ZU BEARBEITEN
Schreibe alle folgenden Einträge Zeile für Zeile unverändert ab und lass die Bilder dabei weg.

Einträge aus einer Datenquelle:
.....
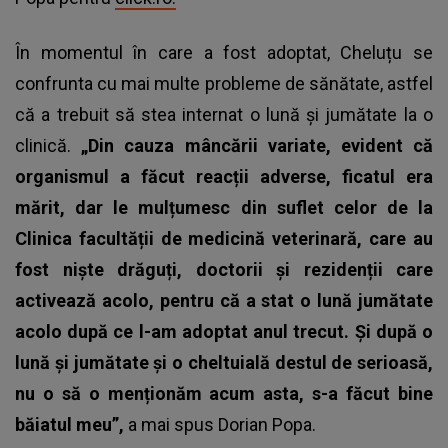
În momentul în care a fost adoptat, Cheluțu se
confrunta cu mai multe probleme de sănătate, astfel
că a trebuit să stea internat o lună și jumătate la o
clinică.
„Din cauza mâncării variate, evident că
organismul a făcut reacții adverse, ficatul era
mărit, dar le mulțumesc din suflet celor de la
Clinica facultății de medicină veterinară, care au
fost niște drăguți, doctorii și rezidenții care
activează acolo, pentru că a stat o lună jumătate
acolo după ce l-am adoptat anul trecut. Și după o
lună și jumătate și o cheltuială destul de serioasă,
nu o să o menționăm acum asta, s-a făcut bine
băiatul meu”,
a mai spus Dorian Popa.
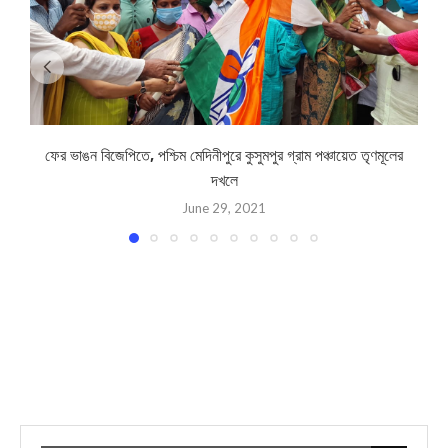
ফের ভাঙন বিজেপিতে, পশ্চিম মেদিনীপুরে কুসুমপুর গ্রাম পঞ্চায়েত তৃণমূলের
দখলে
June 29, 2021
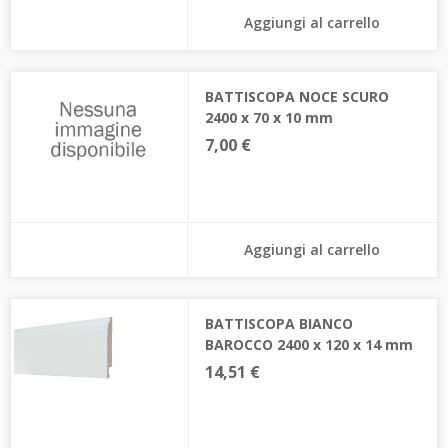
Aggiungi al carrello
BATTISCOPA NOCE SCURO
2400 x 70 x 10 mm
7,00 €
Aggiungi al carrello
BATTISCOPA BIANCO
BAROCCO 2400 x 120 x 14 mm
14,51 €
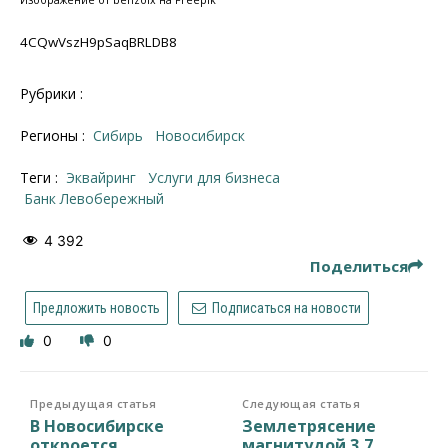
4CQwVszH9pSaqBRLDB8
Рубрики :
Регионы :
Сибирь
Новосибирск
Теги :
эквайринг
услуги для бизнеса
Банк Левобережный
4 392
Поделиться
Предложить новость
Подписаться на новости
0
0
Предыдущая статья
Следующая статья
В Новосибирске
Землетрясение
откроется
магнитудой 3,7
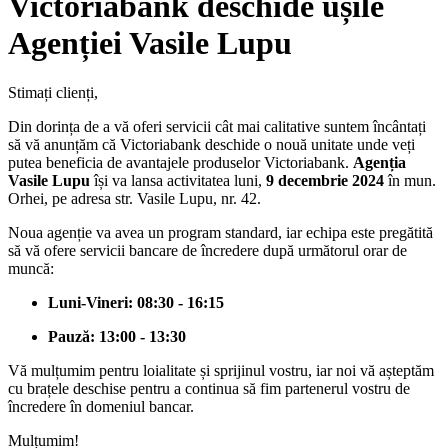
Victoriabank deschide ușile
Agenției Vasile Lupu
Stimați clienți,
Din dorința de a vă oferi servicii cât mai calitative suntem încântați
să vă anunțăm că Victoriabank deschide o nouă unitate unde veți
putea beneficia de avantajele produselor Victoriabank.
Agenția
Vasile Lupu
își va lansa activitatea luni,
9 decembrie 2024
în mun.
Orhei, pe adresa str. Vasile Lupu, nr. 42.
Noua agenție va avea un program standard, iar echipa este pregătită
să vă ofere servicii bancare de încredere după următorul orar de
muncă:
Luni-Vineri: 08:30 - 16:15
Pauză: 13:00 - 13:30
Vă mulțumim pentru loialitate și sprijinul vostru, iar noi vă așteptăm
cu brațele deschise pentru a continua să fim partenerul vostru de
încredere în domeniul bancar.
Mulțumim!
.....
LÖSUNG
În momentul în care a fost adoptat, Cheluțu se
confrunta cu mai multe probleme de sănătate, astfel
că a trebuit să stea internat o lună și jumătate la o
clinică.
„Din cauza mâncării variate, evident că
organismul a făcut reacții adverse, ficatul era
mărit, dar le mulțumesc din suflet celor de la
Clinica facultății de medicină veterinară, care au
fost niște drăguți, doctorii și rezidenții care
activează acolo, pentru că a stat o lună jumătate
acolo după ce l-am adoptat anul trecut. Și după o
lună și jumătate și o cheltuială destul de serioasă,
nu o să o menționăm acum asta, s-a făcut bine
băiatul meu”,
a mai spus Dorian Popa.
ফের ভাঙন বিজেপিতে, পশ্চিম মেদিনীপুরে কুসুমপুর গ্রাম পঞ্চায়েত তৃণমূলের
দখলে
June 29, 2021
Aggiungi al carrello
BATTISCOPA NOCE SCURO
2400 x 70 x 10 mm
7,00 €
Aggiungi al carrello
BATTISCOPA BIANCO
BAROCCO 2400 x 120 x 14 mm
14,51 €
4CQwVszH9pSaqBRLDB8
Рубрики :
Регионы :
Сибирь
Новосибирск
Теги :
эквайринг
услуги для бизнеса
Банк Левобережный
4 392
Поделиться
Предложить новость
Подписаться на новости
0
0
Предыдущая статья
Следующая статья
В Новосибирске
Землетрясение
откроется
магнитудой 3,7
Victoriabank deschide ușile
Agenției Vasile Lupu
Stimați clienți,
Din dorința de a vă oferi servicii cât mai calitative suntem încântați
să vă anunțăm că Victoriabank deschide o nouă unitate unde veți
putea beneficia de avantajele produselor Victoriabank.
Agenția
Vasile Lupu
își va lansa activitatea luni,
9 decembrie 2024
în mun.
Orhei, pe adresa str. Vasile Lupu, nr. 42.
Noua agenție va avea un program standard, iar echipa este pregătită
să vă ofere servicii bancare de încredere după următorul orar de
muncă:
Luni-Vineri: 08:30 - 16:15
Pauză: 13:00 - 13:30
Vă mulțumim pentru loialitate și sprijinul vostru, iar noi vă așteptăm
cu brațele deschise pentru a continua să fim partenerul vostru de
încredere în domeniul bancar.
Mulțumim!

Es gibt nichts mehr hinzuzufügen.